A member of the House of Representatives, Shina Peller, has described the decision to invite President Muhammadu Buhari by some legislators over the spate of insecurity in northern Nigeria as unnecessary.

Peller represents Iseyin, Itesiwaju, Kajola and Iwajowa federal constituency.

Peller made the remark at a lecture and symposium organised on Saturday at the main hall of Iseyin District Grammar School, IDGS, by The Chronicler Newspaper, a community tabloid at Iseyin, Iseyin local government of Oyo State.

The gathering of stakeholders in the town was targeted at addressing the effects of the destruction suffered by the community after hoodlums that attacked the community police station and other public and private facilities in the town after the October 2020’s #EndSARS protest.

The legislator said the level of insecurity in the nation, particularly in the North-West, called for a united front and consensus resolutions to foster lasting peace and not what he called a resort to power play between the legislative and the executive arms of the government.

He opined that instead of arguing over the need for the president to appear in person to address a joint sitting of the Senate and the House of Representative members, concerted efforts should have been concentrated on legislative procedure to effect possible changes in the prosecution of the war against terror.

“Instead of resorting to distraction on arguing over why the president should come or not come, why did we not concentrate on the possible legislative solutions on making effective changes in the procedure of prosecuting the war against Boko Haram?

“The popular demands range from the call for the change of the Service Chiefs to deployment of mercenary fighters to prosecute the war. I believe the legislature still has the power to pick on the best alternatives as the representatives of the people. Rigmarolling on whether the president should appear before the joint session was a distraction from the reality on ground.”

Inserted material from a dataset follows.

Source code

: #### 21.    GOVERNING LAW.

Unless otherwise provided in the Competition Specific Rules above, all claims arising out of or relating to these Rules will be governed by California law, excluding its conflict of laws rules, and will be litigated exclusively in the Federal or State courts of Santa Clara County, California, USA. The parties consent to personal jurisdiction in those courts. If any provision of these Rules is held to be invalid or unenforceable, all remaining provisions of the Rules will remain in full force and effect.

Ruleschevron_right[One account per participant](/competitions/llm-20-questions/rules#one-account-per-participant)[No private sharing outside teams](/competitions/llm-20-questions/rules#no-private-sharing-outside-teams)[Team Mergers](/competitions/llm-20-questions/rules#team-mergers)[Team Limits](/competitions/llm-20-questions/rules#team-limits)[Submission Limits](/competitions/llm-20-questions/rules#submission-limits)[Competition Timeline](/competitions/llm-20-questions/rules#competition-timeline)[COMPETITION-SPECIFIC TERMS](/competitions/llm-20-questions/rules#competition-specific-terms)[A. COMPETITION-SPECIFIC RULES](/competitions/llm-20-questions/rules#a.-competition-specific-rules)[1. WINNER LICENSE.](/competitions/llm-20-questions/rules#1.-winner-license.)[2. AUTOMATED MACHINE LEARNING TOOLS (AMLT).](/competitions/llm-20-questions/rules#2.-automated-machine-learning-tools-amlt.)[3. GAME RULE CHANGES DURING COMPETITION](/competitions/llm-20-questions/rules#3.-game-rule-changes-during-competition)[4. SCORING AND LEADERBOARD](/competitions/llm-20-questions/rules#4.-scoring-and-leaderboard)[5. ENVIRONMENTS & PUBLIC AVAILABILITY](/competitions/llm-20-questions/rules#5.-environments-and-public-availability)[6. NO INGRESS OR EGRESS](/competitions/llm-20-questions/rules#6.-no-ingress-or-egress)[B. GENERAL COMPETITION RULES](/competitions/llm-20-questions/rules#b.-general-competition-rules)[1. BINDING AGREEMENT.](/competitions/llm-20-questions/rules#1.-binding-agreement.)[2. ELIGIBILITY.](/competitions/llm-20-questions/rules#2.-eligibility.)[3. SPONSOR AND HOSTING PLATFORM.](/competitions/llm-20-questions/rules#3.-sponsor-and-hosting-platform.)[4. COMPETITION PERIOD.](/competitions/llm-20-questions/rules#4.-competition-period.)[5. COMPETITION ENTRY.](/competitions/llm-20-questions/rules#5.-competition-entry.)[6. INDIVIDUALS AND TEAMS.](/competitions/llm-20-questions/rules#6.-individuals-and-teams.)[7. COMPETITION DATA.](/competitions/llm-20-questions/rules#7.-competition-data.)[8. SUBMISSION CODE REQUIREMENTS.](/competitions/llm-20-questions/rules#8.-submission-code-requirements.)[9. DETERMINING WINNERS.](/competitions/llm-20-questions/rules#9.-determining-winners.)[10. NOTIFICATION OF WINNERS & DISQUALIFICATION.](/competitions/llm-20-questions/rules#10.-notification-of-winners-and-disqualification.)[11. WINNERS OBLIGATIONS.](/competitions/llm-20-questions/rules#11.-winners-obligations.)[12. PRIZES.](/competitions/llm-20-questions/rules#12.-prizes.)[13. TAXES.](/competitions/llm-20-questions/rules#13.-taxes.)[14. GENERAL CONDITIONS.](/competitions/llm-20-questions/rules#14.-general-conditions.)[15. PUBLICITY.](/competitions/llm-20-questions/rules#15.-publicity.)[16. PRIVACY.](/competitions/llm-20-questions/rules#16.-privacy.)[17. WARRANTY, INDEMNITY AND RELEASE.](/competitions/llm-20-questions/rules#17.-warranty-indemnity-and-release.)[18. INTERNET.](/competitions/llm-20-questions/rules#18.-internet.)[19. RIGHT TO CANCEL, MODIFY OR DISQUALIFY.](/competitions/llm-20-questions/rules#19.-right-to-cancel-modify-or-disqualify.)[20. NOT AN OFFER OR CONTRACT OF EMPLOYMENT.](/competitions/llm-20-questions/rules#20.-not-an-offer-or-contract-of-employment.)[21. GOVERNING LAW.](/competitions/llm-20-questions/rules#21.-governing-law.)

In his advice to the elders and youths of Iseyin community, Peller said the time had come for the people to realise that public facilities were meant to be protected and maintained by the people, adding that burning the police station to spite the police was an indirect attack on facilities owned by the community.

On the outcome of the #EndSARS protest, Peller hinted that demand for police reform could not have been achieved immediately as insisted upon by the protesters, as he said it would involve a lot of processes that contained budgeting and appropriation.

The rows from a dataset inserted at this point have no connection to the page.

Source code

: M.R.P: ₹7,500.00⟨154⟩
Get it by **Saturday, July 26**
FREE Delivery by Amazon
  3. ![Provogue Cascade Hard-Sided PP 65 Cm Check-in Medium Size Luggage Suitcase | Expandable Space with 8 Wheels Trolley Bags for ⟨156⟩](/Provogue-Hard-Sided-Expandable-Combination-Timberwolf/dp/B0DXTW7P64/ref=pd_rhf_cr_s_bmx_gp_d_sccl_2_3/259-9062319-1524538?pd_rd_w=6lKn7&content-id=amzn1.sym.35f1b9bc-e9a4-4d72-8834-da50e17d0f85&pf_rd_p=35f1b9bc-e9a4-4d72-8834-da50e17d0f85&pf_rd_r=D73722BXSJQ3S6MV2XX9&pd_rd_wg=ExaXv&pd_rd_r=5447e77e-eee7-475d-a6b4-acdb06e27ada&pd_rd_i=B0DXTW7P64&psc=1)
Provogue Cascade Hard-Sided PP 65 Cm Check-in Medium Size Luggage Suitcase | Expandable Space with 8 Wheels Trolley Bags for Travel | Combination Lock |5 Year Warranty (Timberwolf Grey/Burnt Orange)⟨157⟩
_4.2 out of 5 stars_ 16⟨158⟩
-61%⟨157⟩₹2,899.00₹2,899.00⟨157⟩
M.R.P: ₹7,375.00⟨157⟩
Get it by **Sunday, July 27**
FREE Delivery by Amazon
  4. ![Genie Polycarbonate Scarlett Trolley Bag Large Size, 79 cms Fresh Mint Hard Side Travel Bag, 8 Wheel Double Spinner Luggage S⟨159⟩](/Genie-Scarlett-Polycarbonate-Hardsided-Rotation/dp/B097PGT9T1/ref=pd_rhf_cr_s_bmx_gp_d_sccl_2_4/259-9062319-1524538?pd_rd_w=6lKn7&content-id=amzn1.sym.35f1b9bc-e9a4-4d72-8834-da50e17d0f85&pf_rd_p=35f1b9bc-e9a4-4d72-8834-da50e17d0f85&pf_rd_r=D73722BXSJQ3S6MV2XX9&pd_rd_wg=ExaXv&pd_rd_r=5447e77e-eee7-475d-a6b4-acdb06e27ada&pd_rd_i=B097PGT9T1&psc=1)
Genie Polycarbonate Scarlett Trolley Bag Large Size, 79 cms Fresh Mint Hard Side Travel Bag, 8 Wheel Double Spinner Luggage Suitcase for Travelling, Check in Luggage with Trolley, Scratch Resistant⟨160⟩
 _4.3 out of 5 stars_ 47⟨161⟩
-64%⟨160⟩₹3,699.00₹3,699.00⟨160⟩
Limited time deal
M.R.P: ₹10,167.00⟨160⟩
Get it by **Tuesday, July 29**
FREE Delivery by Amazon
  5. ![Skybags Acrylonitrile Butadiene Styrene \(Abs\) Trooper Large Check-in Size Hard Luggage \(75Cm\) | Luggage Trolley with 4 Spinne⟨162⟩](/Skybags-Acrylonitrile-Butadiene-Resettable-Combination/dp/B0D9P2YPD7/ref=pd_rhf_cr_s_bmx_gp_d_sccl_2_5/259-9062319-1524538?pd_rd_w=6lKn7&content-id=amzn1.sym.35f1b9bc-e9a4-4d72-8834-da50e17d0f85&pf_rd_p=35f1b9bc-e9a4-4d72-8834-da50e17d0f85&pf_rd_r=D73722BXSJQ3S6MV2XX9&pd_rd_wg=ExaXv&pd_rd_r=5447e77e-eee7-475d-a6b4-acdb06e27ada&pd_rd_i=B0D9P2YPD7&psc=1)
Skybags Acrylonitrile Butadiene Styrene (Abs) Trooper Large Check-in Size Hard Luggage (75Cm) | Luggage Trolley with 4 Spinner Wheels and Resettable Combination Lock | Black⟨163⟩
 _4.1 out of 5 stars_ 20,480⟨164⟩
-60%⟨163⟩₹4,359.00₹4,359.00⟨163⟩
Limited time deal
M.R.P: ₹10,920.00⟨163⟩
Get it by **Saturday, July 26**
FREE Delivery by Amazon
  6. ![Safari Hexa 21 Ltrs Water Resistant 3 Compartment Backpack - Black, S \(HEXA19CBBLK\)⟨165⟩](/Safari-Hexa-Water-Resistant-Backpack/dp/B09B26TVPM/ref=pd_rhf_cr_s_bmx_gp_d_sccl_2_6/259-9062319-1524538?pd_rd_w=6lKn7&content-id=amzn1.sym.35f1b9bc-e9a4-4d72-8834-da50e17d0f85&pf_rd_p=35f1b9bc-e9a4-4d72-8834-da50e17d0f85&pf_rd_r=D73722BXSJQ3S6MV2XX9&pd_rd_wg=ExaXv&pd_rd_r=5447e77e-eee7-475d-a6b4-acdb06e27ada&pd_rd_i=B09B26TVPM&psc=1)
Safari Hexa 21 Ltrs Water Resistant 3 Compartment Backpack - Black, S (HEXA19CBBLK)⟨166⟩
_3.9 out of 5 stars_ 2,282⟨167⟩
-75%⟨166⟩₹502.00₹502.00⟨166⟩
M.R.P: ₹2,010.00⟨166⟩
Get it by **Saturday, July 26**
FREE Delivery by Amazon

The legislator representing Iseyin and Itesiwaju State constituency at Oyo State House of Assembly, Dele Adeola said the solution to youths’ restlessness and criminality was hinged on quality education and skill acquisition at the rural communities.

He maintained that establishment of a faculty of the Ladoke Akintola University of Technology, LAUTECH, would go a long way to change the orientation of many youths that believed in surviving through commercial motorcycle riding or young ladies going to Lagos to do menial jobs.

The National President, Iseyin Development Union, I.D.U, Alhaji Bayo Raji said efforts were going on to get the police authority to return to their post in the community.

Raji said most of the facilities of the security agencies in the community that were destroyed by hoodlums had been restored while a section of the burnt police station had been rebuilt.

The guest lecturer of the day, Professor Ayobami Ojebode of the Communication and Language Department, University of Ibadan, said in his lecture titled “Aftermath of Vandalization: Language As A Weapon of Peace and Restoration” that every society in the world that could be said to be peaceful and economically developed would take language of peace as sacrosanct.

Ojebode added that linguistic violence preceded physical violence in any warring society and urged Nigerians and especially the people of Iseyin that with the current situation in the country, every gathering of people should take the discussion of peace as important.

The event was attended by various stakeholders as represented by the members of the traditional council, security agencies, market women, religious bodies, artisan groups and students’ representatives.